__TEXTABSCHNITT__.
Bremsen, bis es qualmt?
Am Ende geht es darum, die Ansteckungsrate, vom R-Wert ausgehend, unter 1 zu drücken – durch die Senkung von erstens der Kontaktrate (wer trifft wie viele Personen) und zweitens der Ansteckungswahrscheinlichkeit je Kontakt (von AHA-Regeln bis zur Immunisierung).
Tatsache ist: Um von einem hohen Ausgangsniveau in anzustrebende Niedriginzidenz-Regionen zu kommen, dauert es jetzt eher Monate statt Wochen und benötigt sehr starke Senkungen der Infektionsrate von über 90%. Hebt man die Maßnahmen auf, droht der Jo-Jo-Effekt. Die enorme Verbreitungsfreudigkeit der immunflüchtigen Omikron-Variante lässt zudem für den Sommer ein höheres "Grundrauschen" erwarten – ob auch bei schweren Verläufen, bleibt abzuwarten.
Am Ende steht die unbeantwortete Frage, mit wie vielen Toten und Klinikfällen wir zu leben bereit sind. Dies nur an den Behandlungskapazitäten festmachen zu wollen, ist eine verdrängende Stellvertreterdiskussion. Und politisch gibt es ja "keine roten Linien mehr" – das kann man in verschiedene Richtungen interpretieren.

__DATENSATZEINTRÄGE__.
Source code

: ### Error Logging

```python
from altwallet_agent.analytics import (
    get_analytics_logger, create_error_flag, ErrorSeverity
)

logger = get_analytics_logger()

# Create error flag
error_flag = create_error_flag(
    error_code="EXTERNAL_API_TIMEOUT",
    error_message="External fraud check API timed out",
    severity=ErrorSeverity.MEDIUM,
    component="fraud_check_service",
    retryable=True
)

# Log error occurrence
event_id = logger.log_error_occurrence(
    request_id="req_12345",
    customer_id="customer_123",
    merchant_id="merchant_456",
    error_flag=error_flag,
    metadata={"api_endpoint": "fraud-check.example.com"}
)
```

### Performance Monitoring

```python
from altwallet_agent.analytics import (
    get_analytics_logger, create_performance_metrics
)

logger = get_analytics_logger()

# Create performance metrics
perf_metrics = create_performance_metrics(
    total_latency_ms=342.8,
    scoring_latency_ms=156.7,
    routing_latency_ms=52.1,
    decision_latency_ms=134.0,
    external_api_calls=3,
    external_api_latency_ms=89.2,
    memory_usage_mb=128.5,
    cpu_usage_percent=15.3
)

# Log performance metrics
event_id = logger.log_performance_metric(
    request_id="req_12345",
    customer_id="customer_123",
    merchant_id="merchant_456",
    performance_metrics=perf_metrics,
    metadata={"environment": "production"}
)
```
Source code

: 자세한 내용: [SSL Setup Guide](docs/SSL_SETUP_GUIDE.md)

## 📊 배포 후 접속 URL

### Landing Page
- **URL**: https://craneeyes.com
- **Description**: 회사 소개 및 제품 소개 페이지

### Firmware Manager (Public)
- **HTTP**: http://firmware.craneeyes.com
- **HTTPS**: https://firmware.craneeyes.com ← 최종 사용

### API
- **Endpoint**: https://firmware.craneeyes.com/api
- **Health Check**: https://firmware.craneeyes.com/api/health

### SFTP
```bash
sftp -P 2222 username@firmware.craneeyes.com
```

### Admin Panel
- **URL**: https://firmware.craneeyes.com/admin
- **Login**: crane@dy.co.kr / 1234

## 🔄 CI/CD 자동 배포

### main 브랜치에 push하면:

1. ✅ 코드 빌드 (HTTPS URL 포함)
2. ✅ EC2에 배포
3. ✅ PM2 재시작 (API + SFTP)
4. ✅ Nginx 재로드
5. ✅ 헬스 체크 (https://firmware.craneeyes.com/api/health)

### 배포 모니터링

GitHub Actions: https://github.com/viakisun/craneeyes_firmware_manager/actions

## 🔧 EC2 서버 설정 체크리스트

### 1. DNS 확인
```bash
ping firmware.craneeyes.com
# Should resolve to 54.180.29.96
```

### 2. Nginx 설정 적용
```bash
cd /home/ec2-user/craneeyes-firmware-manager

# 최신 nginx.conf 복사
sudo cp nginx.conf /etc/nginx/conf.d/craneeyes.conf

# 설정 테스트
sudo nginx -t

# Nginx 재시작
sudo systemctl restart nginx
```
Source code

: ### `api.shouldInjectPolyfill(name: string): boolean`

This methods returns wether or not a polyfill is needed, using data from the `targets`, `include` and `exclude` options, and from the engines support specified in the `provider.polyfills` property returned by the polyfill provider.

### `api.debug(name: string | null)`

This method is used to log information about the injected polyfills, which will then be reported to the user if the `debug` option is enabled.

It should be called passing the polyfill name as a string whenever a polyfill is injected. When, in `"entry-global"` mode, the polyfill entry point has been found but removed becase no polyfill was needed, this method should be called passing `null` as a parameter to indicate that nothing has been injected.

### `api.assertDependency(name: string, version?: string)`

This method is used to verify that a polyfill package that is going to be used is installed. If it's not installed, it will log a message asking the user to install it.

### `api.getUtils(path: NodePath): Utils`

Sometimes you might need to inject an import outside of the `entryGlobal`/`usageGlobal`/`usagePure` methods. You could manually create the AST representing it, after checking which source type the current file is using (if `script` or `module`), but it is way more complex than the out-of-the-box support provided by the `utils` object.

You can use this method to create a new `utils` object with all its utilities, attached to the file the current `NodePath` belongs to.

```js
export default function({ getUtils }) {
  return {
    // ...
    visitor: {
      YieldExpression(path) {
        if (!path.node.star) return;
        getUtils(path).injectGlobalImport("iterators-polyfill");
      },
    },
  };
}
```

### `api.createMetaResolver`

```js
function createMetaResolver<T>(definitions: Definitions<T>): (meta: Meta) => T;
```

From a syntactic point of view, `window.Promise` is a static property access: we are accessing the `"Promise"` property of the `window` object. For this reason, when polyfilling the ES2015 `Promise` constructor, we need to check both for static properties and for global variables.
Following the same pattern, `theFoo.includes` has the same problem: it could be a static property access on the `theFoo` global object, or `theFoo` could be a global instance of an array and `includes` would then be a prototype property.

__AUFGABEN__.
• a. Nenne alle Wörter mit Bindestrich, die im Abschnitt zur Pandemieeindämmung vorkommen.
• b. Schreibe aus dem Abschnitt zur Pandemieeindämmung den Wortlaut ab, beginnend mit „Tatsache ist: Um“ und weiter bis einschließlich „Verläufen, bleibt abzuwarten.“.
• c. Setze den Abschnitt zur Pandemieeindämmung im Anschluss an seinen letzten Satz fort.

__GEORDNETE ANTWORTEN__.
• a. R-Wert, AHA-Regeln, Niedriginzidenz-Regionen, Jo-Jo-Effekt, Omikron-Variante

• b.
Tatsache ist: Um von einem hohen Ausgangsniveau in anzustrebende Niedriginzidenz-Regionen zu kommen, dauert es jetzt eher Monate statt Wochen und benötigt sehr starke Senkungen der Infektionsrate von über 90%. Hebt man die Maßnahmen auf, droht der Jo-Jo-Effekt. Die enorme Verbreitungsfreudigkeit der immunflüchtigen Omikron-Variante lässt zudem für den Sommer ein höheres "Grundrauschen" erwarten – ob auch bei schweren Verläufen, bleibt abzuwarten.

• c.
Schwere Zeit voraus!?
"Dauerwelle" und "never ending story" verdichten sich so zur gelebten Realität. 2022 dürfte so wahrscheinlich nochmals schwieriger werden, und langsam stellen sich zudem Ressourcenfragen aller Art. Lockdowns können wieder die nächsten Monate beherrschen. Zwischen "Einigeln" auf Sparflamme und offensivem Ergreifen der sich ja auch ergebenden Chancen spielen sich die Handlungsoptionen gerade für die Apotheken ab. Für manch einen stellen sich grundlegende Richtungsentscheidungen, denn wer will sich dauernd vom Zufall treiben lassen? Eine interessante Variante praktizieren einige Händler (da wegen der 2G-Regeln): Sie als Kunde dürfen nicht rein – wir kommen raus! Für raumbeengte Offizinen ist dies eine erwägenswerte Option, darstellbar mit Handheld-Rechnern und mobilen Kartelesegeräten.
Aus der Pharma-Küche
Die Einführung von Zweitgenerations-Impfstoffen (sinnvollerweise auch polyvalent) und deren Verimpfung klappt bestenfalls bis zum nächsten Winter. Ob sich so eine stabilere Immunität erzielen lässt, bleibt einstweilen offen.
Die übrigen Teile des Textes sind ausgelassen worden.